Dr. Carlos Primo David, ADRI Trustee and one of the authors in Thinking Beyond Politics, opines that energy security is not just about adequate power supply, but also includes energy reliability, quality, acceptability of fuel source, and competitive cost to both industry and consumers. In line with this, Dr. David, in the chapter “Striking a Balanced Energy Mix, Ensuring Security and Affordability”, lays down concrete policy recommendations:
1. Facilitate a more competitive power sector;
2. Review and reduce the cost of power;
3. Empower electric coops; and
4. Continue to develop indigenous and renewable sources of energy.
Facilitating a More Competitive Power Sector
To increase competition, Dr. David espouses the development of a one-stop-shop for investments to speed up the permitting process for prospective power developers. In the current setup, potential investors are required to secure practically over a hundred permits from several government agencies, both national and local. Dr. David observes that the bureaucracy discourages many possible investors and, consequently, derails the energy projects that can address the current base load shortages. Moreover, Dr. David believes that the Wholesale Electricity Spot Market (WESM) must play a larger role because it is said to contribute only 10%, at most, of the total power requirement. For Dr. David, operational rules of the WESM can be further improved, like the determination of power cost through the system marginal price rule.
Review and Reduction of the Cost of Power
Because taxes contribute to 10% of a consumer’s electric bill, Dr. David argues that the government should particularly review the Value Added Tax (VAT), the Energy Tax, and Royalties, all of which are passed on to the consumer. Also, Dr. David calls for the proper implementation of the Competitive Selection Process (CSP), which, instead of bringing down electricity prices, might have the opposite effect given the inabundance of power supply among other present conditions in the market.
Empowering Electric Cooperatives
Dr. David believes that empowering electric cooperatives is the key to energy security in the countryside and the growing urban centers outside Metro Manila because many coops are able to reduce the price of electricity within their jurisdiction through technical training, adopting a transparent competitive process in power supply bidding, and designing the power supply contract advantageous to their respective requirements. According to Dr. David, the role of strong electric cooperatives becomes even more crucial in island power development because such presents an opportunity to plan carefully the right electricity source balance, exploiting indigenous sources such as mini hydropower, wind and even solar that fit perfectly to these off-grid islands given their smaller electricity demands.
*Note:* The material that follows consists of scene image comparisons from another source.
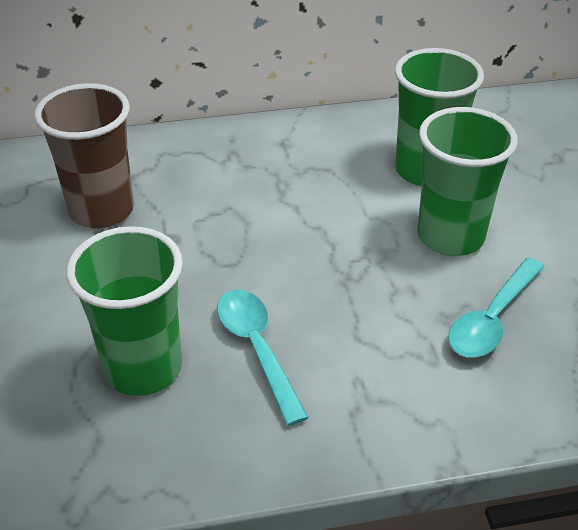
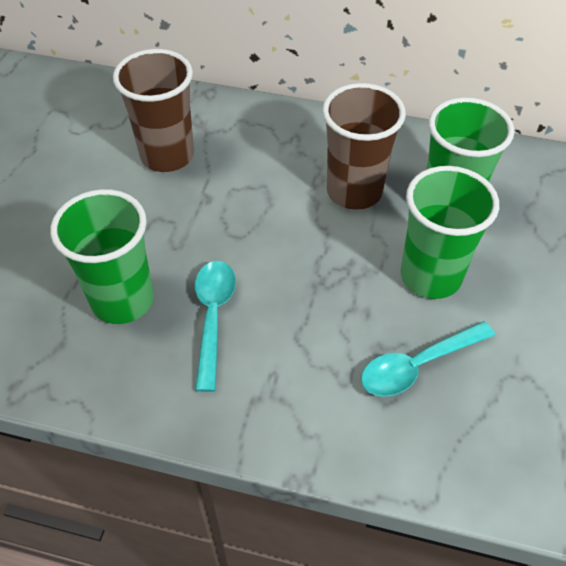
camera: 25 degrees right, 10 degrees up
(326, 185) = (354, 191): none -> brown cup

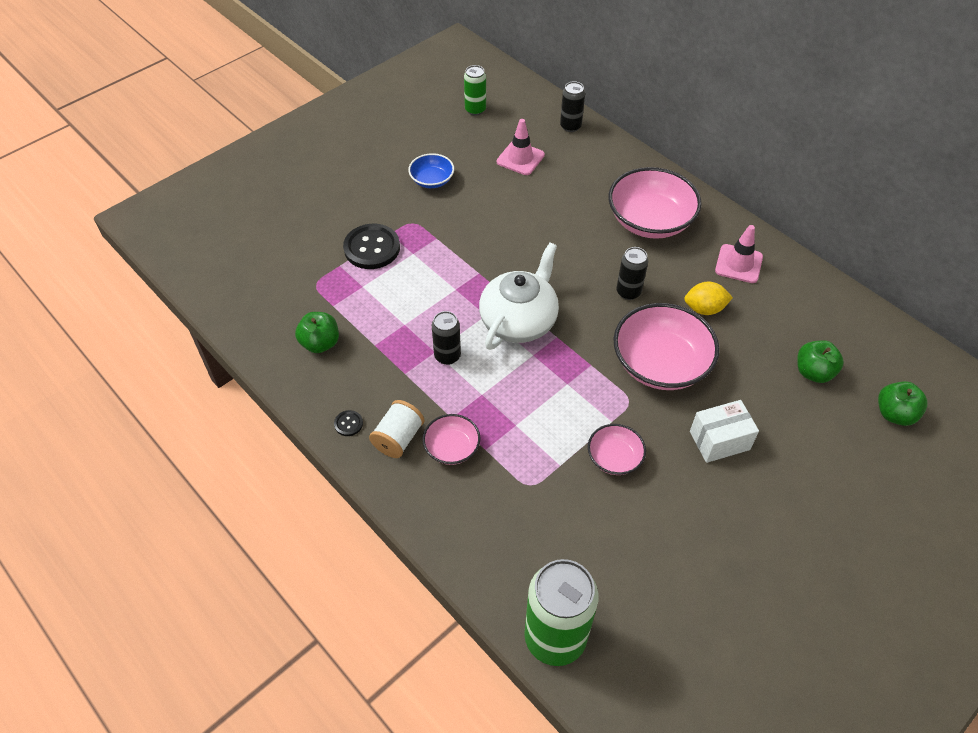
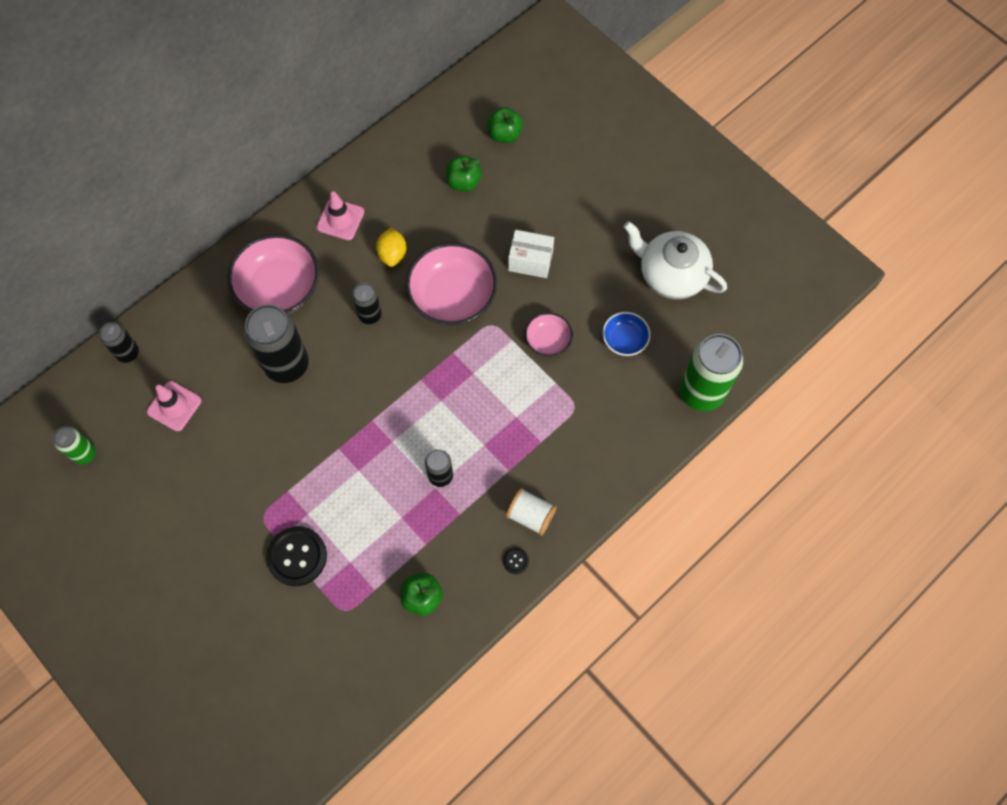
camera: 90 degrees left, 15 degrees up
(432, 180) = (199, 498): blue bowl -> blue bowl (624, 340)
(452, 448) = (540, 469): pink bowl -> none
(519, 321) = (400, 412): white teapot -> white teapot (671, 274)
(566, 231) = (287, 364): none -> black can
(719, 440) = (530, 261): white box -> white box turned 60 degrees counterclockwise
Continuing to Develop Indigenous and Renewable Sources of Energy
Citing the Energy Regulatory Commission (ERC) policy allowing electricity end users to feed excess electricity from renewable energy sources back to the national grid, Dr. David supports the initiative to incentivize the public’s investment in RE for home and light industry consumption. In establishing a Renewable Portfolio Standards (RPS), Dr. David advances the proposition that the government should adopt the “Least Cost Mix” principle, which refers to the delivery of energy through a blend of sources and efficiency measures that take into account not only the reliability and the price of these sources but also the public’s willingness to include cleaner, if more expensive, renewable energy sources. Further, Dr. David is for the implementation of the Biofuels Act of 2006, but for him, there should be a comprehensive program to address the biofuel supply shortage. Lastly, he is also for the full implementation of the Retail Competition and Open Access (RCOA) under the EPIRA Law in developing a true open market.